2025 PRESENTER PROFILES
Innovative Cellular and Tolerogenic Therapies in Type 1 Diabetes
Sunday, June 22, at 1:30 p.m. CT
Room W196 BC • McCormick Place Convention Center
Induction of T-Cell Exhaustion for Treatment of Type 1 Diabetes

Paolo Serafini, PhD
Associate Professor,
University of Miami
What is your presentation about?
T cell exhaustion is a natural mechanism that helps maintain immune homeostasis, primarily through the interaction of PD-1 on T cells with its ligand PD-L1. While blocking this tolerogenic pathway has led to major breakthroughs in cancer immunotherapy, the opposite approach—enhancing exhaustion—could have a transformative impact in autoimmune diseases like type 1 diabetes. In my presentation, I will discuss the use of bifunctional RNA therapeutics designed to specifically target mouse and human beta cells in vivo, driving localized PD-L1 expression. This strategy should promote exhaustion selectively in diabetogenic T cells, while sparing T cells with other specificities, thereby preserving overall immune function.
How do you hope your presentation will impact diabetes research or care?
I hope that through this presentation, the discussion, and follow-up interactions, we can better understand what is required to effectively induce exhaustion in diabetogenic T cells in vivo. Beyond promoting immune tolerance, I’m introducing a new class of therapeutics that enables temporally controlled, targeted biological modifications of beta cells with minimal off-target effects. In addition to blocking autoimmunity, we are also advancing programs aimed at enhancing human beta cell proliferation and resistance to apoptosis. This platform of targeted RNA-based therapeutics can be adapted by other groups to address various beta cell needs, ultimately contributing to the broader development of precision therapies for type 1 diabetes.
How did you become involved with this area of diabetes research or care?

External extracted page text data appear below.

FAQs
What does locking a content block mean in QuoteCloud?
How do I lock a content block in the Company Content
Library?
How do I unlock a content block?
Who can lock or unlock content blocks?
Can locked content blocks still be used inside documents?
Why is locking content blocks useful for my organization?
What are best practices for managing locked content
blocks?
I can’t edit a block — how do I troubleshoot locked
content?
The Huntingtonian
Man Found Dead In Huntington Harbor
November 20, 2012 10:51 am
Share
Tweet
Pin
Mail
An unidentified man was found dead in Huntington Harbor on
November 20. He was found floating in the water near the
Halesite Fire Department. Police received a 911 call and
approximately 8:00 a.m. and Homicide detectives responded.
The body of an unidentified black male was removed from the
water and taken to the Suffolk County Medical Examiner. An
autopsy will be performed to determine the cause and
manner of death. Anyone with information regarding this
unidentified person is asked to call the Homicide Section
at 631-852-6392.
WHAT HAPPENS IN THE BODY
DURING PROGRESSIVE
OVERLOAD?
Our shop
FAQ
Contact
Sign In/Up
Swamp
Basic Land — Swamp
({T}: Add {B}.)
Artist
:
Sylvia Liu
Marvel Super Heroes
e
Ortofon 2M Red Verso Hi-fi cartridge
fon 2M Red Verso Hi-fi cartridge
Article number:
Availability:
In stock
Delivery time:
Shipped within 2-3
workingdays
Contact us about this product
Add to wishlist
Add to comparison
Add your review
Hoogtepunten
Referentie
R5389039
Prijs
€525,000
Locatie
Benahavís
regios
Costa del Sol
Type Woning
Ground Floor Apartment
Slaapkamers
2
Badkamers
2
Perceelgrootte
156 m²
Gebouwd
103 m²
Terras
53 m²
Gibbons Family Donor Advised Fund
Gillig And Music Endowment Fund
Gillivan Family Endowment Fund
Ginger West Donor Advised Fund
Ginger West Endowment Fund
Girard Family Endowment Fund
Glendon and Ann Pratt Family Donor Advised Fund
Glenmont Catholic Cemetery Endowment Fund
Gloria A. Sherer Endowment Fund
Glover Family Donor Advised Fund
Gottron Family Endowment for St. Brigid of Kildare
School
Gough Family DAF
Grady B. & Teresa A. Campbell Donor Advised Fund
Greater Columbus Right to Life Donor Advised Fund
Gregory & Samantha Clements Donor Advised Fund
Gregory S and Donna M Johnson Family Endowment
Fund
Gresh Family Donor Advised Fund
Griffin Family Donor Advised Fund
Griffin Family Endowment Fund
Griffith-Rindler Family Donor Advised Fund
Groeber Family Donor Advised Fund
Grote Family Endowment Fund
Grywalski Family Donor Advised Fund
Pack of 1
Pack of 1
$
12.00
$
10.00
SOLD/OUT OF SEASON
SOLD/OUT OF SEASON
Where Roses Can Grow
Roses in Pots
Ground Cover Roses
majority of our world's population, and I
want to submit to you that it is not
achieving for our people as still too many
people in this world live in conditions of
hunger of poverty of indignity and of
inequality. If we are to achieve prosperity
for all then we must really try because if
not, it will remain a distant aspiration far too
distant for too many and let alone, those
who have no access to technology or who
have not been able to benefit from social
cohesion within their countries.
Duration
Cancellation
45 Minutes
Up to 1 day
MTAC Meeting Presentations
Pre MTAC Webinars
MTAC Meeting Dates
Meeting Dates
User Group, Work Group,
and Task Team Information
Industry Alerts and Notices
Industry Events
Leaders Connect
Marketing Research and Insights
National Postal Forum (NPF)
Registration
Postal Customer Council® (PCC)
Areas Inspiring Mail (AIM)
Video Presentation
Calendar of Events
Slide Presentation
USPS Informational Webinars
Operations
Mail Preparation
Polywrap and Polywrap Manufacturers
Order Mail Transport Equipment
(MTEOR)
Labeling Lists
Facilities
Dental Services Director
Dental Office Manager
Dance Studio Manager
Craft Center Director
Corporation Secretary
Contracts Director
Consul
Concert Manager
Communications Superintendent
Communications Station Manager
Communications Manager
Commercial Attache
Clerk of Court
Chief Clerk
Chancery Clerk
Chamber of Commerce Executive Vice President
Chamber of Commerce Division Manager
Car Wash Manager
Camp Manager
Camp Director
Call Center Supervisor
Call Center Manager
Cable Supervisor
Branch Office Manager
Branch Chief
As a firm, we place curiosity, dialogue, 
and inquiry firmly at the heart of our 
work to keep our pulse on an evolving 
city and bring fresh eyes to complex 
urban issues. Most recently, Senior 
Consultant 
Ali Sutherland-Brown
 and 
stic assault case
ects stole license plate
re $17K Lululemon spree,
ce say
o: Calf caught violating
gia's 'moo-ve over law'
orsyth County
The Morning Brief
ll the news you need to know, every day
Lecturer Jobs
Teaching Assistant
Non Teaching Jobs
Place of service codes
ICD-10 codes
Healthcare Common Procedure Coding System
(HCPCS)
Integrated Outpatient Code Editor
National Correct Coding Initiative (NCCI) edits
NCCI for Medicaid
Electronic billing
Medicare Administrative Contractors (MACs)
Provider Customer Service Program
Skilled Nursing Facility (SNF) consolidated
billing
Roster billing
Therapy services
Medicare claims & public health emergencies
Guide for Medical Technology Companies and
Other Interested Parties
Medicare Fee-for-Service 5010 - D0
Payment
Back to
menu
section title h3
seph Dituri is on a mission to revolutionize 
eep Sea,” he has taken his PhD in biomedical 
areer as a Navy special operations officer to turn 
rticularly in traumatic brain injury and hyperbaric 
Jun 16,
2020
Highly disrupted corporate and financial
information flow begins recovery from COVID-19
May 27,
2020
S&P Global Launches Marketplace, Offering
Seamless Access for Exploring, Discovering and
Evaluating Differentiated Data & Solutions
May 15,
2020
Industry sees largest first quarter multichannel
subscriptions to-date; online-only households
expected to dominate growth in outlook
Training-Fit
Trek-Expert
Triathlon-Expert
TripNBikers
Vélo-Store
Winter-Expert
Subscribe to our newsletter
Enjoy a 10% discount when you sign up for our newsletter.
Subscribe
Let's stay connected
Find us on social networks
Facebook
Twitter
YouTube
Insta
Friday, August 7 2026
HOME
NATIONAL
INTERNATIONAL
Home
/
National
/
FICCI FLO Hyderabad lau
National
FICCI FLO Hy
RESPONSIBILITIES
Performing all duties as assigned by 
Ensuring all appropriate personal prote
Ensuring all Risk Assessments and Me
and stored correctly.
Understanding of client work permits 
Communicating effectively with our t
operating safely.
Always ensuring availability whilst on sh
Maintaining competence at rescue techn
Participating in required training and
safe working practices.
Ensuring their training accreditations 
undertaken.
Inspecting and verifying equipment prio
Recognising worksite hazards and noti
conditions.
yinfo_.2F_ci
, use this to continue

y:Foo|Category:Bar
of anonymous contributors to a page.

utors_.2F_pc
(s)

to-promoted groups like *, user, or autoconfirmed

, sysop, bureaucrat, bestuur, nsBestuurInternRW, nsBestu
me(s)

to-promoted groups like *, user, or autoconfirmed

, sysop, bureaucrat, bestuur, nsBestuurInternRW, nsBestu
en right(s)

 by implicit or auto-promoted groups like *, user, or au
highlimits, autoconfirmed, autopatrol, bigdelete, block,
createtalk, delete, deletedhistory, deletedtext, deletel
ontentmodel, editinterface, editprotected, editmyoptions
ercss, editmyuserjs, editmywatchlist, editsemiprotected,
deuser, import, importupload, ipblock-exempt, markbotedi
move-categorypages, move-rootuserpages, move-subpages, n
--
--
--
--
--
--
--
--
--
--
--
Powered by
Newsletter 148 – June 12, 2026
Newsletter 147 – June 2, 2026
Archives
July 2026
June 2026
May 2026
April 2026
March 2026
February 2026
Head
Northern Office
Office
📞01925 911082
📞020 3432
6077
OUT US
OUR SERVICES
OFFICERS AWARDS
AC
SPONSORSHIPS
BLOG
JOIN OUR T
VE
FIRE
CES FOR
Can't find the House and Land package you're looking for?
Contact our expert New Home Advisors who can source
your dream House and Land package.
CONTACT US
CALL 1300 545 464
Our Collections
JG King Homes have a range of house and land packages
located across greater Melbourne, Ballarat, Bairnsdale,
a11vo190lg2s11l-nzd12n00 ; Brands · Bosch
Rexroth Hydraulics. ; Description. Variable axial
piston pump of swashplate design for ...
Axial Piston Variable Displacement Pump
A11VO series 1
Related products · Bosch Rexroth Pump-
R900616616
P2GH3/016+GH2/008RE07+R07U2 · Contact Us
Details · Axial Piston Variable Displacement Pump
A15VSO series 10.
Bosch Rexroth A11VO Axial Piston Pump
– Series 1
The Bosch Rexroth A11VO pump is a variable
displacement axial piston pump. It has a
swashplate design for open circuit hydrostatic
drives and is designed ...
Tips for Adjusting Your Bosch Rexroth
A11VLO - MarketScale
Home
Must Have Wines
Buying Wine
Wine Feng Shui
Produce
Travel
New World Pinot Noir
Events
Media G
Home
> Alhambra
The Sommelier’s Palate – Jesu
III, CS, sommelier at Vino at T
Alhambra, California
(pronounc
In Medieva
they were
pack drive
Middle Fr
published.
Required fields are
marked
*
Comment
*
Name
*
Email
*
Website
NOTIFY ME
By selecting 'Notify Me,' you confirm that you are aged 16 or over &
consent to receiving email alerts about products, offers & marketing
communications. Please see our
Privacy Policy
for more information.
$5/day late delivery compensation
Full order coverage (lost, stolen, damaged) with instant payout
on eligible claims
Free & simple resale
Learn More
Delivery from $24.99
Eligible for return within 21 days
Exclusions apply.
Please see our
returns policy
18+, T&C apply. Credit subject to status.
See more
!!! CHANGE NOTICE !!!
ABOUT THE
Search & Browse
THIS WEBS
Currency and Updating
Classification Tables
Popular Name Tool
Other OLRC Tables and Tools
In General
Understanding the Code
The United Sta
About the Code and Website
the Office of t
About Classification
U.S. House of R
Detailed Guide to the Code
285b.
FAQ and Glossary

I am an immunologist specializing in the study of tolerogenic mechanisms in both cancer and type 1 diabetes. These two fields represent mirror images of immune dysfunction: in cancer, we aim to restore immune activity, while in autoimmune diseases, such as type 1 diabetes, we work to suppress it. My involvement in diabetes research developed from this parallel; by understanding how immune tolerance is disrupted or maintained in cancer, we can apply those insights to autoimmunity, and vice versa. This cross-disciplinary perspective not only deepens our understanding of immune regulation but, when combined with advances in targeted nanotechnology, will help us develop safer and more effective therapies for both diseases.